#### [TRY IT]
Write out all the data again, exactly as shown.

#### [DATA TO EXAMINE]
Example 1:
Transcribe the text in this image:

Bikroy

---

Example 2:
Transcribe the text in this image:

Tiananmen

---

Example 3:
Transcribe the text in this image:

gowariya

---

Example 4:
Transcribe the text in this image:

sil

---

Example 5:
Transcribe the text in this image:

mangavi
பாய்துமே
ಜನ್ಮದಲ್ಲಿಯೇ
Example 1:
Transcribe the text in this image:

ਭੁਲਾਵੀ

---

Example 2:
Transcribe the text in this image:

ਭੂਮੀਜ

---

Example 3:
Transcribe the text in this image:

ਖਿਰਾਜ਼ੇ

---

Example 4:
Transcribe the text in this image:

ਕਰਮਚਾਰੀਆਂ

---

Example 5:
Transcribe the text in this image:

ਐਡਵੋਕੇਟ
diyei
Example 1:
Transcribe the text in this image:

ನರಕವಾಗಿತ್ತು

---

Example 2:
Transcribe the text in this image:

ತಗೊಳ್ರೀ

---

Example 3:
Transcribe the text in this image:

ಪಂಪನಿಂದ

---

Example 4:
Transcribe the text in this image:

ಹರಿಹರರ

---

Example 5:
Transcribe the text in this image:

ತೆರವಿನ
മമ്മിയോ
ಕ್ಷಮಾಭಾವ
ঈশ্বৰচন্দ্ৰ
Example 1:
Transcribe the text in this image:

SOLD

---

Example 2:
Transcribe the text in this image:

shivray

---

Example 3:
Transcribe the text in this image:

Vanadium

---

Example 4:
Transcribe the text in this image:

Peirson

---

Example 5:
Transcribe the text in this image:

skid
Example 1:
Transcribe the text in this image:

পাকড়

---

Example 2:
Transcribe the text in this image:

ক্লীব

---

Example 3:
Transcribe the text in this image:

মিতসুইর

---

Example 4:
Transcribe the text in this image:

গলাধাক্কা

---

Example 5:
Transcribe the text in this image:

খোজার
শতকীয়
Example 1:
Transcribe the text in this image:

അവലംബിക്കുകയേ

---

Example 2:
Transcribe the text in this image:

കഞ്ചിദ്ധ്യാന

#### [EXPECTED ANSWER]
Example 1:
Transcribe the text in this image:

Bikroy

---

Example 2:
Transcribe the text in this image:

Tiananmen

---

Example 3:
Transcribe the text in this image:

gowariya

---

Example 4:
Transcribe the text in this image:

sil

---

Example 5:
Transcribe the text in this image:

mangavi
பாய்துமே
ಜನ್ಮದಲ್ಲಿಯೇ
Example 1:
Transcribe the text in this image:

ਭੁਲਾਵੀ

---

Example 2:
Transcribe the text in this image:

ਭੂਮੀਜ

---

Example 3:
Transcribe the text in this image:

ਖਿਰਾਜ਼ੇ

---

Example 4:
Transcribe the text in this image:

ਕਰਮਚਾਰੀਆਂ

---

Example 5:
Transcribe the text in this image:

ਐਡਵੋਕੇਟ
diyei
Example 1:
Transcribe the text in this image:

ನರಕವಾಗಿತ್ತು

---

Example 2:
Transcribe the text in this image:

ತಗೊಳ್ರೀ

---

Example 3:
Transcribe the text in this image:

ಪಂಪನಿಂದ

---

Example 4:
Transcribe the text in this image:

ಹರಿಹರರ

---

Example 5:
Transcribe the text in this image:

ತೆರವಿನ
മമ്മിയോ
ಕ್ಷಮಾಭಾವ
ঈশ্বৰচন্দ্ৰ
Example 1:
Transcribe the text in this image:

SOLD

---

Example 2:
Transcribe the text in this image:

shivray

---

Example 3:
Transcribe the text in this image:

Vanadium

---

Example 4:
Transcribe the text in this image:

Peirson

---

Example 5:
Transcribe the text in this image:

skid
Example 1:
Transcribe the text in this image:

পাকড়

---

Example 2:
Transcribe the text in this image:

ক্লীব

---

Example 3:
Transcribe the text in this image:

মিতসুইর

---

Example 4:
Transcribe the text in this image:

গলাধাক্কা

---

Example 5:
Transcribe the text in this image:

খোজার
শতকীয়
Example 1:
Transcribe the text in this image:

അവലംബിക്കുകയേ

---

Example 2:
Transcribe the text in this image:

കഞ്ചിദ്ധ്യാന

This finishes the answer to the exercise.